I hadn’t known what honeysuckle looks like. Apparently we have some growing over our back fence. Lovely flowers. My hasty picture doesn’t capture it:
Apparently some honeysuckle have poisonous fruit.
I had asked a state conservation group that posted a video on YouTube about removing bush honeysuckle if it would be possible to graft honeyberry to it and they said they are not sure but would still recommend removal because the sap is toxic and will likely make the honeyberry fruit toxic as well.
I would still like that to be confirmed either way just out of curiosity, though.
jeremybyington, that’s one of the things I’d wondered about when I learned that honeysuckle often have poisonous components. I wonder if toxic sap would lead to toxins in fruit? It makes me wonder what other effects root stock may have on fruit.
Which species are you dealing with?
I cut a few scions this spring with this in mind, we have a few species of honeysuckle around. One or more are small and bushy and grow well in the shade, one is a vine and the other one is a larger shrub. Maybe I can Id the species by keying them out with a field guide. Anyway for other fruits I’ve found the best graft to use with small scions and potentially tricky cambial contact is the modified cleft, so that’s what I’ll use. Will follow up if any take.
Lonicera maackii. Literally under every tree here.
I did a few of these grafts today onto two species of honeysuckle, will know if they take some time in June and post a follow up. Reminds me of grafting grape or kiwi, a vine with thin peeling bark and a hollow pith. I might prefer to graft vs planting trail side to get the bushes higher up where they’ll get more light. Photo is a modified cleft graft, it cuts into the cambium at a steep angle and gives you more contact than a cleft in the middle or a whip & tongue, JSacadura on youtube recommends these and has some grafting videos with vines.
Would think chip buds might do well. There are some in this thread mixed in with the tbuds.
Did these ever take?
I didn’t have any take but it’s worth some more trialing. I used dormant scions in early summer with modified clefts and some whip & tongue and did maybe a dozen grafts onto various wild honeysuckle, I don’t think the scions even leafed out or if they did the leaves dried up before I checked them. I suspect adjusting the timing or providing more shelter would improve results. Budding in August might work better. Using an envelope or bag to keep the direct sun off the scion until it leafs out might help, or maybe grafting actively growing material in early summer is worth trying. Actually looking at my post from the end of May last year, the stock plant already has 6" of new growth - so grafting earlier like the start of May before that new growth pushes and trimming back some of the other stems would help.

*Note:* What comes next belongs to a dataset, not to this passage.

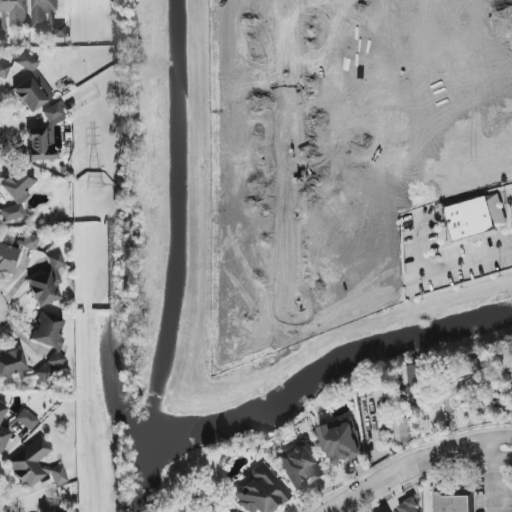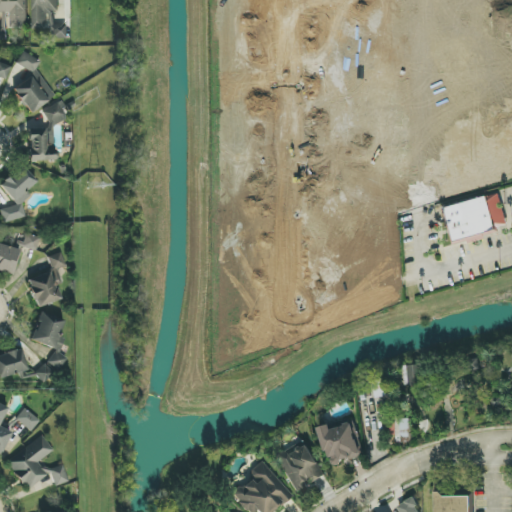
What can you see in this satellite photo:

I imagine taking scion extremely early would be beneficial too. My honeyberries are already leafing out as of last week.
All interesting to see. However from a grower who eats haskaps every day and grows them in northern Canada, keep in mind a few things. A) some varieties can grow 8 feet high and 12 wide relatively quickly. B) the fruit is delicious and addictive so you will want loads of them so a few branches hanging off of a less vigorous rootstock plant will not fill your freezer or your bellies. C) You can strike hardwood cuttings or softwood to grow more as needed, that is well worth playing with. Good growing!